Dans ce film situé aux débuts de la carrière de Marcel L'Herbier (et accessoirement premier long-métrage dans lequel on peut apercevoir Charles Boyer, la caution "mauvaise conscience" qui traîne le protagoniste dans les bas-fonds du village — en l'occurrence des "bouges" mal fréquentés où l'on défie la morale en se soulant), impossible de ne pas ressentir un certain bouillonnement créateur. C'est simple, il ne se passe pas une minute sans que l'écran ne soit traversé par un carton illustré / inséré de manière très originale (une typographie et un placement presque toujours de circonstance), sans un effet de montage très appuyé (les surimpressions partielles sont légion, pour faire apparaître des têtes dans une région du champ ou pour suggérer diverses pensées), sans un acteur qui se donne à 200% pour figurer ses états d'âme avec grande persuasion (la palme revient au personnage du père, Nolff, interprété par Roger Karl qui semble invariablement en rogne, ou presque). On sent un L'Herbier en ébullition.
Tout cela est fort stimulant, mais c'est malgré tout bien dommage que ce ne soit pas employé au service d'un récit davantage mobilisateur. L'intrigue a subi les assauts du temps comme les côtes bretonnes subissent les assauts de la mer déchaînée dans le film : c'est une intrigue qui se noue autour d'une considération morale, celle d'un père qui plaçait tous ses espoirs en son fils (l'aînée, une fille, peut bien rester avec sa mère et finir au couvent, il s'en contrefout) et qui ne supporte pas qu'au lieu de venir charbonner avec lui, le rejeton préfère passer du bon temps au bar à boire des coups et consommer quelques flirts — le lieu est vraiment filmer comme l'antichambre de l'enfer. Le père ne vit que pour l'océan et le large, le fils ne vit que pour la ville et ses repaires d'oisiveté... Dans les derniers moments, ce dernier aura un geste franchement déplacé et provoquera la furie du patriarche : la punition est dantesque, puisqu'il finira attaché à une barque et livré aux flots pour un jugement divin.
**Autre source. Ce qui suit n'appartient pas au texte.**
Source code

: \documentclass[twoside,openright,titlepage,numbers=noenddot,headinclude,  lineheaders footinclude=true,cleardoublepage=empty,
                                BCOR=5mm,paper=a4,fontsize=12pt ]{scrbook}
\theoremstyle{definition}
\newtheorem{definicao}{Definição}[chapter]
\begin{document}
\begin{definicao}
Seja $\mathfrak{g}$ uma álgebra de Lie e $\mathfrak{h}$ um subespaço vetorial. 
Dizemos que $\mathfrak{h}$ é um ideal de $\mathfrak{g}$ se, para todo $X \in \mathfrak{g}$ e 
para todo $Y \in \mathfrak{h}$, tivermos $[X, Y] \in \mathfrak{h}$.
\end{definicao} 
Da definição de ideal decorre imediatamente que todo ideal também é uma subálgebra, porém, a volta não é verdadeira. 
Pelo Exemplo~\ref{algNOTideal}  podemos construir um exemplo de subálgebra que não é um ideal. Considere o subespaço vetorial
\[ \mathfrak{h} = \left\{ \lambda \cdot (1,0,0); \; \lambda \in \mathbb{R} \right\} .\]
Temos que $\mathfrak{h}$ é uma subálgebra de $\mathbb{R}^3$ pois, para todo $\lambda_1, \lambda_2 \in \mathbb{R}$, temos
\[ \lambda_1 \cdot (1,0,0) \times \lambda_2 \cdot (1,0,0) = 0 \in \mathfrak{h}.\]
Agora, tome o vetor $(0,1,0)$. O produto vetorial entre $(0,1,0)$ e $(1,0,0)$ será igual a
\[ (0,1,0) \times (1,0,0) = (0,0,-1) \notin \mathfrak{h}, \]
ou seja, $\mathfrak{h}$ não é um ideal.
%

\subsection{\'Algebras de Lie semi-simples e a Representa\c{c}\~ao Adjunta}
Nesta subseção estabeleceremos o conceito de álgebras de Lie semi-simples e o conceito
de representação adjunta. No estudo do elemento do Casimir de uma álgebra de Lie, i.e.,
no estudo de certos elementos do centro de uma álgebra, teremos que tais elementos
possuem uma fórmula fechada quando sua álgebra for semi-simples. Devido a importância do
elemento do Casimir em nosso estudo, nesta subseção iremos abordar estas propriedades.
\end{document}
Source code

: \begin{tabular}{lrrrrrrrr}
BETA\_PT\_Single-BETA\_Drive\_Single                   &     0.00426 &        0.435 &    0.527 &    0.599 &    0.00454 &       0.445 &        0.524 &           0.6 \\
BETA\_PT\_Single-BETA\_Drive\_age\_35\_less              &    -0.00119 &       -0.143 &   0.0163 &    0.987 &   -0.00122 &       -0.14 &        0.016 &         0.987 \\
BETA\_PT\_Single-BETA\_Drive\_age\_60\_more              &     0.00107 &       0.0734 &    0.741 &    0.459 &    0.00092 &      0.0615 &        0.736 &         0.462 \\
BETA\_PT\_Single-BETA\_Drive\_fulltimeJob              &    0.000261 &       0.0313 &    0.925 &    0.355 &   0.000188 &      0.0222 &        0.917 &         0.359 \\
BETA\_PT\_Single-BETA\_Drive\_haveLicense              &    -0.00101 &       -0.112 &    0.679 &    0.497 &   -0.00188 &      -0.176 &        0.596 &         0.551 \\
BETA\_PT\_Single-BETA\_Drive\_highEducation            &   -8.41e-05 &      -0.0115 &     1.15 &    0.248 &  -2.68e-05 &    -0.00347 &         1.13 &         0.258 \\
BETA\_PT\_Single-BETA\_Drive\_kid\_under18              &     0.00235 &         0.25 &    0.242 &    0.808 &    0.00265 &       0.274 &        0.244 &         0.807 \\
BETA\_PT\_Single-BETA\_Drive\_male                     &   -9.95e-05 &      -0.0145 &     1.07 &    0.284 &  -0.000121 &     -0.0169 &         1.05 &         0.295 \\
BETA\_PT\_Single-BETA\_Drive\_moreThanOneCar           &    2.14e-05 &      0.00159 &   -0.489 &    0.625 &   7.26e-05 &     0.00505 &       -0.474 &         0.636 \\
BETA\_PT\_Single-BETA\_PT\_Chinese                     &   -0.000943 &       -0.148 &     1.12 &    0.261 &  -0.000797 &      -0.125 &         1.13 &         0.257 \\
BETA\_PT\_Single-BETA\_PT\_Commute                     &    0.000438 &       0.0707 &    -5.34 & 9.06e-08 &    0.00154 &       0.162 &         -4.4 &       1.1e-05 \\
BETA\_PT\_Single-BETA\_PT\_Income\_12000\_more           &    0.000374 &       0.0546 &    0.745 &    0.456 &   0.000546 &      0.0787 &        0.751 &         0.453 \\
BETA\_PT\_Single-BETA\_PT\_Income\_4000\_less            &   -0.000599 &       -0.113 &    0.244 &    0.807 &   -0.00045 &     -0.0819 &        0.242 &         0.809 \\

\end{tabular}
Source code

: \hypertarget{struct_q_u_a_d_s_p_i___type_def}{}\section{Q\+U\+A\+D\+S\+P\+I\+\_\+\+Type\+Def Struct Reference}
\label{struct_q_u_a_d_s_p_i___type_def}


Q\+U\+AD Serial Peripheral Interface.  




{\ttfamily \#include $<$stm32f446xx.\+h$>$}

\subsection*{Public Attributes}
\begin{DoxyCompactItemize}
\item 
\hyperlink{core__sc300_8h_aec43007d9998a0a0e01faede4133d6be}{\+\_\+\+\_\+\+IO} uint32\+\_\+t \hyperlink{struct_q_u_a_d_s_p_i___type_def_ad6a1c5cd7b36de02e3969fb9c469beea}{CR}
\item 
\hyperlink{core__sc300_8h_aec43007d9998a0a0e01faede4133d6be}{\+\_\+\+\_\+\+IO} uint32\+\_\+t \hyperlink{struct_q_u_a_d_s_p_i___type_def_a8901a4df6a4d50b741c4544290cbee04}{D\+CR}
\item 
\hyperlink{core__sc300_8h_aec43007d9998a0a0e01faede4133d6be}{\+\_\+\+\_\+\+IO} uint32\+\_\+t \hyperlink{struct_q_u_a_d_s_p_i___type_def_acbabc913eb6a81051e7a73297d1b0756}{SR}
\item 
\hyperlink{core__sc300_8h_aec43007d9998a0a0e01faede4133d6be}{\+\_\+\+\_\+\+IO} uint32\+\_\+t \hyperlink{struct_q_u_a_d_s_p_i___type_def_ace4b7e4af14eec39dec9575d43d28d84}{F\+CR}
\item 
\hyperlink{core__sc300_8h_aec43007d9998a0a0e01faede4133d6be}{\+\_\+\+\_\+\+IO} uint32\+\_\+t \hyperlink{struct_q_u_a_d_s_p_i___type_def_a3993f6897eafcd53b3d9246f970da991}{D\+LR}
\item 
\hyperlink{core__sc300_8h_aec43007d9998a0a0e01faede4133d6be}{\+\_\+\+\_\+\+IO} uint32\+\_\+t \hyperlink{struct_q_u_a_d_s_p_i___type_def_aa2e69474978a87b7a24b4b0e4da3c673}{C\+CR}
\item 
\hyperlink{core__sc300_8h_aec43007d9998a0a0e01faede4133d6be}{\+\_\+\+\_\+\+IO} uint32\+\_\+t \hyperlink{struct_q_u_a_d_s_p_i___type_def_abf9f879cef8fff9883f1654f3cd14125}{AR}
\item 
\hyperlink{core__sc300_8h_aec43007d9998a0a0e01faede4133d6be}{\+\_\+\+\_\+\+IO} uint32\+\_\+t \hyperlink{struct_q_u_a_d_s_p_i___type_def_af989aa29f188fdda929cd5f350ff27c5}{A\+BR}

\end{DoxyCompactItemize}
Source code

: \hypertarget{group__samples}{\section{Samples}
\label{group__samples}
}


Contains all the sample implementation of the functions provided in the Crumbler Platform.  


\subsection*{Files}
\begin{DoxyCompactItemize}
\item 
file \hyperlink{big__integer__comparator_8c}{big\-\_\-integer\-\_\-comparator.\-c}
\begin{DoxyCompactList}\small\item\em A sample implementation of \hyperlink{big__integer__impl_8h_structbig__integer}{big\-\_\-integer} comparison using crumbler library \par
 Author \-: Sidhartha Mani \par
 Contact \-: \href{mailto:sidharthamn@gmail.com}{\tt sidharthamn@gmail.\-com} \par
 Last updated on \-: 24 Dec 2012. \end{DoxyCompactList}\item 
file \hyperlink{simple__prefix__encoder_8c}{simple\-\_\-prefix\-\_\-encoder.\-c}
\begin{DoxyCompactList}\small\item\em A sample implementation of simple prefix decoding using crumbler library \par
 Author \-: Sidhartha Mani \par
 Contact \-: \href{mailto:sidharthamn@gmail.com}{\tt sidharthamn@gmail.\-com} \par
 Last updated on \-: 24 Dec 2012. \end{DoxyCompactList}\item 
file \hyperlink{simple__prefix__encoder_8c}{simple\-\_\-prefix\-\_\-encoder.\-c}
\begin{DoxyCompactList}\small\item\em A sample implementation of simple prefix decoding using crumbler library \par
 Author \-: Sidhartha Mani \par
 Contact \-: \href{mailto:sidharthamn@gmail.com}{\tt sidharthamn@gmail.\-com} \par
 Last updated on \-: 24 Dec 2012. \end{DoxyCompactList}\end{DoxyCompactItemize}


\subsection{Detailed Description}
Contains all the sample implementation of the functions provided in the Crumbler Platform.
La fessée, à côté, c'est un bonheur.
L'Herbier encapsule toute son intrigue dans un flashback censé illustrer une situation initiale teintée de mystère, avec un homme étrange vivant en ermite dans une grotte, comme frappé d'une malédiction. Le lyrisme employé ici est régulièrement embarrassant dans l'effusion de poésie un poil exagérée dont il abuse, en délaissant quelque peu la chair du mélodrame, mais le caractère incongru du fil déroulé maintient un intérêt non-négligeable pour les plus endurants du cinéma muet.